TitleLeft Atrial Strain Quantification by Intraoperative Transesophageal Echocardiography: Validation With Transthoracic Echocardiography.
Publication TypeJournal Article
Year of Publication2021
AuthorsRong LQ, Menon A, Lopes AJ, Agoglia H, Tak K, Devereux RB, Rahouma M, Gaudino M, Weinsaft JW, Kim J
JournalJ Cardiothorac Vasc Anesth
Date Published2021 Nov 14
ISSN1532-8422
Abstract

OBJECTIVE: Whereas left atrial (LA) strain has been well-validated using transthoracic echocardiography (TTE), its detection using transesophageal echocardiography (TEE) has not been studied. Conventional transesophageal views are known to be limited due to the posterior location of the LA. Here, the feasibility and accuracy of the deep transgastric long-axis LA focused view for peak atrial longitudinal strain (PALS) quantification was tested.

DESIGN: This was a retrospective study of patients who underwent elective cardiac surgery between 2018 and 2020. TEE deep transgastric long-axis view was compared to TTE 4-chamber atrial focused view as the reference standard. LA area, volume, and PALS were quantified independently.

SETTING: At Weill Cornell Medicine, a single, large academic medical center.

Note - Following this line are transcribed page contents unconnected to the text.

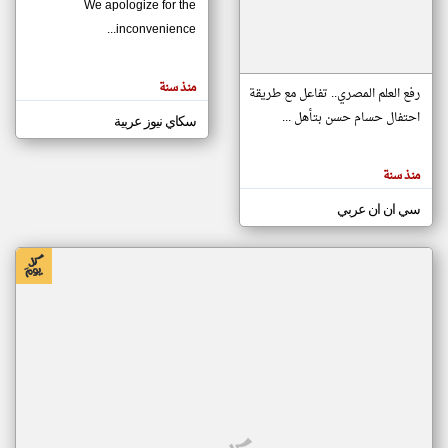
We apologize for the
inconvenience...
klyoum.com
تغيير الدولة
منذ سنة
تعبر
رفع العلم المصري.. تفاعل مع طريقة
مصادر الأخبار من موريتانيا
المقالات
الموجوده
احتفال حسام حسن بتأهل ...
سكاي نيوز عربية
اخبار موريتانيا على مدار الساعة
هنا عن
وجهة
نظر
أهم اخبار موريتانيا العاجلة والمباشرة
كاتبيها.
منذ سنة
سي ان ان عربي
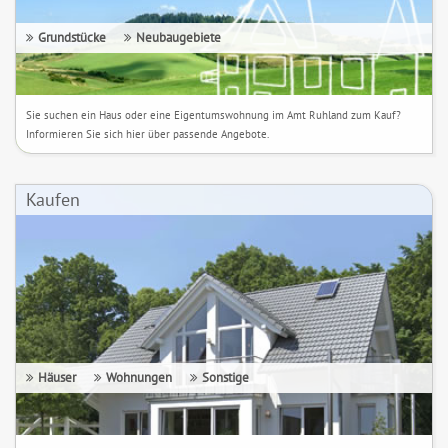
Grundstücke
Neubaugebiete
Sie suchen ein Haus oder eine Eigentumswohnung im Amt Ruhland zum Kauf?
Informieren Sie sich hier über passende Angebote.
Kaufen
Häuser
Wohnungen
Sonstige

PARTICIPANTS: The population comprised 42 patients undergoing cardiac surgery who had a TTE and TEE within 14.9 ± 20.8 days.

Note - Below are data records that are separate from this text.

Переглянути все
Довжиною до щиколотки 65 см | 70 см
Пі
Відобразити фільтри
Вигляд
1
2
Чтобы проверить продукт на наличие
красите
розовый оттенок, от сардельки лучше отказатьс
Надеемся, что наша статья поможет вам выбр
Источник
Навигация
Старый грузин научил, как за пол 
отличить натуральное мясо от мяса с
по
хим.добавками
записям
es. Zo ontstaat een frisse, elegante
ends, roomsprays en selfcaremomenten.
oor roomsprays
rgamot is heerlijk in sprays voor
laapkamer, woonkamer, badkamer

INTERVENTIONS: TTE, TEE, and cardiac surgery.

MEASUREMENTS AND MAIN RESULTS: TEE-derived PALS strongly correlated with TTE- derived PALS (r = 0.92, p < 0.001), though absolute PALS were lower (20.7 ± 6.0% v 25.7 ± 6.8%; p < 0.001). Mean TEE-derived atrial length was similar to TTE-derived length (5.18 ± 0.61 cm v 5.24 ± 0.61 cm; p = 0.38), but mean LA area was significantly smaller (16.7 ± 3.5 cm2v 18.9 ± 3.7 cm2; p < 0.001), with significant correlations between the 2 modalities for both (r = 0.74, 0.74, respectively; all p < 0.001).

CONCLUSION: This exploratory study supported the feasibility of TEE for assessing LA longitudinal strain. There was an excellent correlation between atrial strain derived via TEE versus TTE, although values tended to be smaller on TEE, and bias between values was highly variable, suggesting that the values were not interchangeable.